Colo. firefighter alleges racial mistreatment
Devin Bullis filed a complaint with the Colorado Civil Rights Division about conduct at the Olathe Fire Protection District
By Leila Merrill
OLATHE, Colo. — An Olathe firefighter who is Black has filed a complaint over racist and other bigoted comments during the time he has worked for the Olathe Fire Protection District, the Montrose Daily Press reported.
Devin Bullis filed a confidential complaint through his attorney, Keith Killian, with the Colorado Civil Rights Division in July. In October, a position statement and response were filed. So far, there has not been a ruling, and mediation is reportedly ongoing.
According to Killian, the fire district board was supposed to discuss the case this month, but the meeting was canceled. A Delta, Colo. community group, Delta Pride, had planned to protest outside the district board meeting on Dec. 21 to show support for Bullis.
“There is a claim and we are attempting to resolve it without filing a lawsuit. If it can’t be resolved, that is one of the options on the table,” Killian said.
The Olathe Fire Protection District’s general counsel, Bo Nerlin, declined to comment on specific allegations.
The district has also retained special counsel.
Before filing the complaint, Bullis took his concerns up the chain of command, his husband, Kyle Bullis, previously told the Montrose Daily Press.
“The reason he loves Olathe is he loves the community. He likes his job there,” Kyle Bullis said.
Earlier this year, the district’s general counsel hired an attorney to conduct a third-party investigation into Devin Bullis’ reports of harassment.
The May report, which was provided to the Press recently by a third party, states that Bullis reported six events. Five involved him directly and involved “offensive or derogatory remarks” about his color or race. A sixth was reported as not directed at him but racially disparaging.

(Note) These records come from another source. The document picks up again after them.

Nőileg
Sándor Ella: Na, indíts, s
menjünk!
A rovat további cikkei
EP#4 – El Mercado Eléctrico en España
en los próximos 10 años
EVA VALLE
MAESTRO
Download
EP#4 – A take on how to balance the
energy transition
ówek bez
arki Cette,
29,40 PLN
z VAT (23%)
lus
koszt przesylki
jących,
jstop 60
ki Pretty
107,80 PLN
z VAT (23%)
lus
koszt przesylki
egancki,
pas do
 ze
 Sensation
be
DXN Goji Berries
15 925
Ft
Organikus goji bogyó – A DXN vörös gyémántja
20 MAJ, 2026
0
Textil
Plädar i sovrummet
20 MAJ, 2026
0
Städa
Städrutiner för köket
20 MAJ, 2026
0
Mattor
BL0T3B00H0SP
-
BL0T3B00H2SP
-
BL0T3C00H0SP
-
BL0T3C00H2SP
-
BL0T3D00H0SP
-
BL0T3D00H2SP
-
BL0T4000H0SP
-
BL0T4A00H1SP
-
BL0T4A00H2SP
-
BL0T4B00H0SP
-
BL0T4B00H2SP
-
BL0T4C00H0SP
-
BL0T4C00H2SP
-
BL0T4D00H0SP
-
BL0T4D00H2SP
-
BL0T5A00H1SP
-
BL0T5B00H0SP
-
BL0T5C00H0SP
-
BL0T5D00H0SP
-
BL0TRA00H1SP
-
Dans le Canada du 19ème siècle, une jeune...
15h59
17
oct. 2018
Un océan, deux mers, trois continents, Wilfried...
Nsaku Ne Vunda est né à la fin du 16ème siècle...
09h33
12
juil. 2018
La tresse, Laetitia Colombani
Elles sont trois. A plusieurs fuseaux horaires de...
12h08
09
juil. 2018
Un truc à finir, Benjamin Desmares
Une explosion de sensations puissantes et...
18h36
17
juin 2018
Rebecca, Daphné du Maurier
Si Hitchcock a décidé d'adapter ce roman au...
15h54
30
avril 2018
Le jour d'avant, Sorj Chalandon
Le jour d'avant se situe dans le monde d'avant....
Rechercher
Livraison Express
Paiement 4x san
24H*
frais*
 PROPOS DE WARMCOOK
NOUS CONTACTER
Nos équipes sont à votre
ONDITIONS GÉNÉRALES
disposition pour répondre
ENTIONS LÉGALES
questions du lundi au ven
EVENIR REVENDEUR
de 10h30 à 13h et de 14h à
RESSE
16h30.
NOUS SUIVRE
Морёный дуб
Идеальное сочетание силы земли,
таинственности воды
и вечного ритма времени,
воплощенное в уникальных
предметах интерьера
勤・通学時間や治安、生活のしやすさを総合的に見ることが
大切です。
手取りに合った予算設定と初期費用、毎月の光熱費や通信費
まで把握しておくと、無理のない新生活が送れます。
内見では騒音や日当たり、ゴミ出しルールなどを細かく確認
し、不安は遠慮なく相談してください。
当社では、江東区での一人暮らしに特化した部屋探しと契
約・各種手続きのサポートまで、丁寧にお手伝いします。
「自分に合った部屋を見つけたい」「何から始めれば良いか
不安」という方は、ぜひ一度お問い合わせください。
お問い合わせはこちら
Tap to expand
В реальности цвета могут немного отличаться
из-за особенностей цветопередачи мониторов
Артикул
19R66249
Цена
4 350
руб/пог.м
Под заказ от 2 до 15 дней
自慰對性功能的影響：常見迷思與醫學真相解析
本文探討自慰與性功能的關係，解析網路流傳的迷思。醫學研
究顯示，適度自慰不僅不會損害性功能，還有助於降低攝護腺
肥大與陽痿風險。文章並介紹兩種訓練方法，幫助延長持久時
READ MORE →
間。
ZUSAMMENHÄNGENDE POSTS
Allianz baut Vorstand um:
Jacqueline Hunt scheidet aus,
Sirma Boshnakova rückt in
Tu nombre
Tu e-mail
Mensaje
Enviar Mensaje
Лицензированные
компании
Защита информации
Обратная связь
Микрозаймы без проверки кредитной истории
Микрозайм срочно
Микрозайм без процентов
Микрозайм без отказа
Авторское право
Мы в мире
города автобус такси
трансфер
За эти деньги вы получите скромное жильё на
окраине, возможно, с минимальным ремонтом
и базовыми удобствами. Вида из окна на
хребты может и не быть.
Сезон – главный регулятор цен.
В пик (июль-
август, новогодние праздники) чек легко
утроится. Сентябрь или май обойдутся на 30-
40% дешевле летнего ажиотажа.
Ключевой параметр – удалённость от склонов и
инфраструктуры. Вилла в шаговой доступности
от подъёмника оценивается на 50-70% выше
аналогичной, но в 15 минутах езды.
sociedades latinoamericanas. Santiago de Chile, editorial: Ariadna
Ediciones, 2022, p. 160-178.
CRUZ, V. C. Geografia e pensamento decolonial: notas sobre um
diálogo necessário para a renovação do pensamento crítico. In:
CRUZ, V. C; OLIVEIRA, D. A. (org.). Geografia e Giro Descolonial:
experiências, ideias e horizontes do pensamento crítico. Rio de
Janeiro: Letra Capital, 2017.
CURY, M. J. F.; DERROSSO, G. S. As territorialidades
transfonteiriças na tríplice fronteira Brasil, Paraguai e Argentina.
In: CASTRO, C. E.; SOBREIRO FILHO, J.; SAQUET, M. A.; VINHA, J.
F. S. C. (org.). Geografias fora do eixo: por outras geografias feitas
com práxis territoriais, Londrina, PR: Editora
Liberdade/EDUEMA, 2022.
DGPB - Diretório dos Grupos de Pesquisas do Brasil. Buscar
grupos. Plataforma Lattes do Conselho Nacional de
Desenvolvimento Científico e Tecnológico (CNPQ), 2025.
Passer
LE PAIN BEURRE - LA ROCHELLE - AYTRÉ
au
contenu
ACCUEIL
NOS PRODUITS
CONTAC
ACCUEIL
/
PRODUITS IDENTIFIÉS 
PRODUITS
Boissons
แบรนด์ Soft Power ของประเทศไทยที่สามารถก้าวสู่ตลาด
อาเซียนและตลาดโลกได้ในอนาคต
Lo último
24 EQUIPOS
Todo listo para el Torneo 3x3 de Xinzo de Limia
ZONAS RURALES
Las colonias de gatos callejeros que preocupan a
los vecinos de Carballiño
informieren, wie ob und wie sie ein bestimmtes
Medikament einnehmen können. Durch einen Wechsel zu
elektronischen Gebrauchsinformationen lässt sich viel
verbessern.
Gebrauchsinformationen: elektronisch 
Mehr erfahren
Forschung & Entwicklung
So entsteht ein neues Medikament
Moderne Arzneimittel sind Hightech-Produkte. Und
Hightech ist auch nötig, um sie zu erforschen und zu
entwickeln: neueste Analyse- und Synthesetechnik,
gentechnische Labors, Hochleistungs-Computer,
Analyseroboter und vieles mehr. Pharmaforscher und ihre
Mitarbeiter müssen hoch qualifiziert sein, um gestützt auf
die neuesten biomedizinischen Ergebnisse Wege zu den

The attorney who filed the report, David Masters, said that the instances indicate a “systemic problem within the district generally and within its leadership in particular.”
Masters recommended training on implicit bias and cultural diversity to be part of fostering a culture without harassment.
“A simple commitment to a diverse, inclusive and respectful workplace is not enough. An organization like the district must have systems in place that hold each and every employee accountable for this expectation,” Masters wrote.